Required work:
Please restate the data below word for word, omitting all images.

[Provided records Boundary: Start]

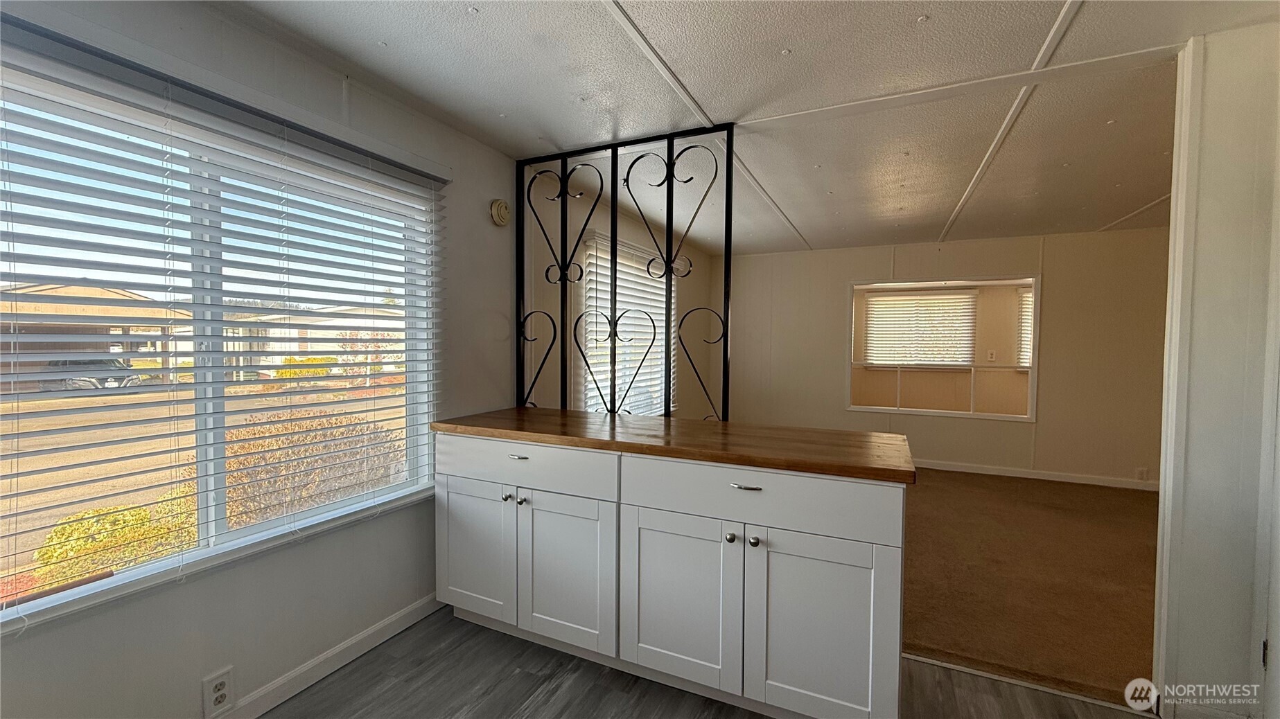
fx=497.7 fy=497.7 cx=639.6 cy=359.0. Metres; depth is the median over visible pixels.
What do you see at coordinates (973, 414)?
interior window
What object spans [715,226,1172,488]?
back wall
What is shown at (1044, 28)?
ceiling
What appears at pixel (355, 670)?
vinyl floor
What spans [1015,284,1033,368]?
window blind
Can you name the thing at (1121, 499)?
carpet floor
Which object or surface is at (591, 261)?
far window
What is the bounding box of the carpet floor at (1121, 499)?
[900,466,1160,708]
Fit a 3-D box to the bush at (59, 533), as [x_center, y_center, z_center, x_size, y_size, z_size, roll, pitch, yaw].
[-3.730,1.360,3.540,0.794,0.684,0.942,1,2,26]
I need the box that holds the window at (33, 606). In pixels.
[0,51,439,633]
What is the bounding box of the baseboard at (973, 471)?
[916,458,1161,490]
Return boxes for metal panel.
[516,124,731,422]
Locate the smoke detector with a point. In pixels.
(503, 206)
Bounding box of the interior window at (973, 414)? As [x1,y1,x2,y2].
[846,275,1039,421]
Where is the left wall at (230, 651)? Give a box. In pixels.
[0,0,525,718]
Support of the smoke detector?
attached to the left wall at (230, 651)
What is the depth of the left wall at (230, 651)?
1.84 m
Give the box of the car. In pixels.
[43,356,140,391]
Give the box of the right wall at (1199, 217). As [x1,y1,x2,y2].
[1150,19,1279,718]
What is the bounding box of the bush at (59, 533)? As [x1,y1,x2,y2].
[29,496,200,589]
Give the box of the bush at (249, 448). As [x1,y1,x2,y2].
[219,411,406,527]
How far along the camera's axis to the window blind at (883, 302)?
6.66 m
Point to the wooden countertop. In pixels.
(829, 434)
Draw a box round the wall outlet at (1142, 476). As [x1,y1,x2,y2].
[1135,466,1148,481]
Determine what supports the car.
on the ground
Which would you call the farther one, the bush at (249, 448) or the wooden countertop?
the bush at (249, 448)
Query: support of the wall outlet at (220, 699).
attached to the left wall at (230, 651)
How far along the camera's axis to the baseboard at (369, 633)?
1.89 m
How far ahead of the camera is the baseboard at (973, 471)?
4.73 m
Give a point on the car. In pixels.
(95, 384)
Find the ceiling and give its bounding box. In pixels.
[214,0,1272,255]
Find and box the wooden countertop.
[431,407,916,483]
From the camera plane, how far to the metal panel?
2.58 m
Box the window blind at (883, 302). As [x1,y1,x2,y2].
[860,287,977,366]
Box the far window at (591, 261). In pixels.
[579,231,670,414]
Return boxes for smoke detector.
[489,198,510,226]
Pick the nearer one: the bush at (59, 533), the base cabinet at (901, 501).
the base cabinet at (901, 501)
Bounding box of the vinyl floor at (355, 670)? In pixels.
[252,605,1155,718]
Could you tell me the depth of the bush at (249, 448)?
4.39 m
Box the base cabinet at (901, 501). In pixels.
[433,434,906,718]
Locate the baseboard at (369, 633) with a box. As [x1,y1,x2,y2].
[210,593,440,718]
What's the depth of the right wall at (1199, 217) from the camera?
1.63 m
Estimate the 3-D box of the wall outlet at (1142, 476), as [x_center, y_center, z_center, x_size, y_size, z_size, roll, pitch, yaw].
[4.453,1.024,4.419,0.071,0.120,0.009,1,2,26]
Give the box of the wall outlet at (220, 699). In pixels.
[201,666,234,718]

[Provided records Boundary: End]

Answer:
fx=497.7 fy=497.7 cx=639.6 cy=359.0. Metres; depth is the median over visible pixels.
What do you see at coordinates (973, 414)?
interior window
What object spans [715,226,1172,488]?
back wall
What is shown at (1044, 28)?
ceiling
What appears at pixel (355, 670)?
vinyl floor
What spans [1015,284,1033,368]?
window blind
Can you name the thing at (1121, 499)?
carpet floor
Which object or surface is at (591, 261)?
far window
What is the bounding box of the carpet floor at (1121, 499)?
[900,466,1160,708]
Fit a 3-D box to the bush at (59, 533), as [x_center, y_center, z_center, x_size, y_size, z_size, roll, pitch, yaw].
[-3.730,1.360,3.540,0.794,0.684,0.942,1,2,26]
I need the box that holds the window at (33, 606). In pixels.
[0,51,439,633]
What is the bounding box of the baseboard at (973, 471)?
[916,458,1161,490]
Return boxes for metal panel.
[516,124,731,422]
Locate the smoke detector with a point. In pixels.
(503, 206)
Bounding box of the interior window at (973, 414)? As [x1,y1,x2,y2].
[846,275,1039,421]
Where is the left wall at (230, 651)? Give a box. In pixels.
[0,0,525,718]
Support of the smoke detector?
attached to the left wall at (230, 651)
What is the depth of the left wall at (230, 651)?
1.84 m
Give the box of the car. In pixels.
[43,356,140,391]
Give the box of the right wall at (1199, 217). As [x1,y1,x2,y2].
[1150,19,1279,718]
What is the bounding box of the bush at (59, 533)? As [x1,y1,x2,y2].
[29,496,200,589]
Give the box of the bush at (249, 448). As [x1,y1,x2,y2].
[219,411,406,527]
How far along the camera's axis to the window blind at (883, 302)?
6.66 m
Point to the wooden countertop. In pixels.
(829, 434)
Draw a box round the wall outlet at (1142, 476). As [x1,y1,x2,y2].
[1135,466,1148,481]
Determine what supports the car.
on the ground
Which would you call the farther one, the bush at (249, 448) or the wooden countertop?
the bush at (249, 448)
Query: support of the wall outlet at (220, 699).
attached to the left wall at (230, 651)
How far along the camera's axis to the baseboard at (369, 633)?
1.89 m
How far ahead of the camera is the baseboard at (973, 471)?
4.73 m
Give a point on the car. In pixels.
(95, 384)
Find the ceiling and give its bounding box. In pixels.
[214,0,1272,255]
Find and box the wooden countertop.
[431,407,916,483]
From the camera plane, how far to the metal panel?
2.58 m
Box the window blind at (883, 302). As [x1,y1,x2,y2].
[860,287,977,366]
Box the far window at (591, 261). In pixels.
[579,231,670,414]
Return boxes for smoke detector.
[489,198,510,226]
Pick the nearer one: the bush at (59, 533), the base cabinet at (901, 501).
the base cabinet at (901, 501)
Bounding box of the vinyl floor at (355, 670)? In pixels.
[252,605,1155,718]
Could you tell me the depth of the bush at (249, 448)?
4.39 m
Box the base cabinet at (901, 501). In pixels.
[433,434,906,718]
Locate the baseboard at (369, 633) with a box. As [x1,y1,x2,y2].
[210,593,440,718]
What's the depth of the right wall at (1199, 217) from the camera?
1.63 m
Estimate the 3-D box of the wall outlet at (1142, 476), as [x_center, y_center, z_center, x_size, y_size, z_size, roll, pitch, yaw].
[4.453,1.024,4.419,0.071,0.120,0.009,1,2,26]
Give the box of the wall outlet at (220, 699). In pixels.
[201,666,234,718]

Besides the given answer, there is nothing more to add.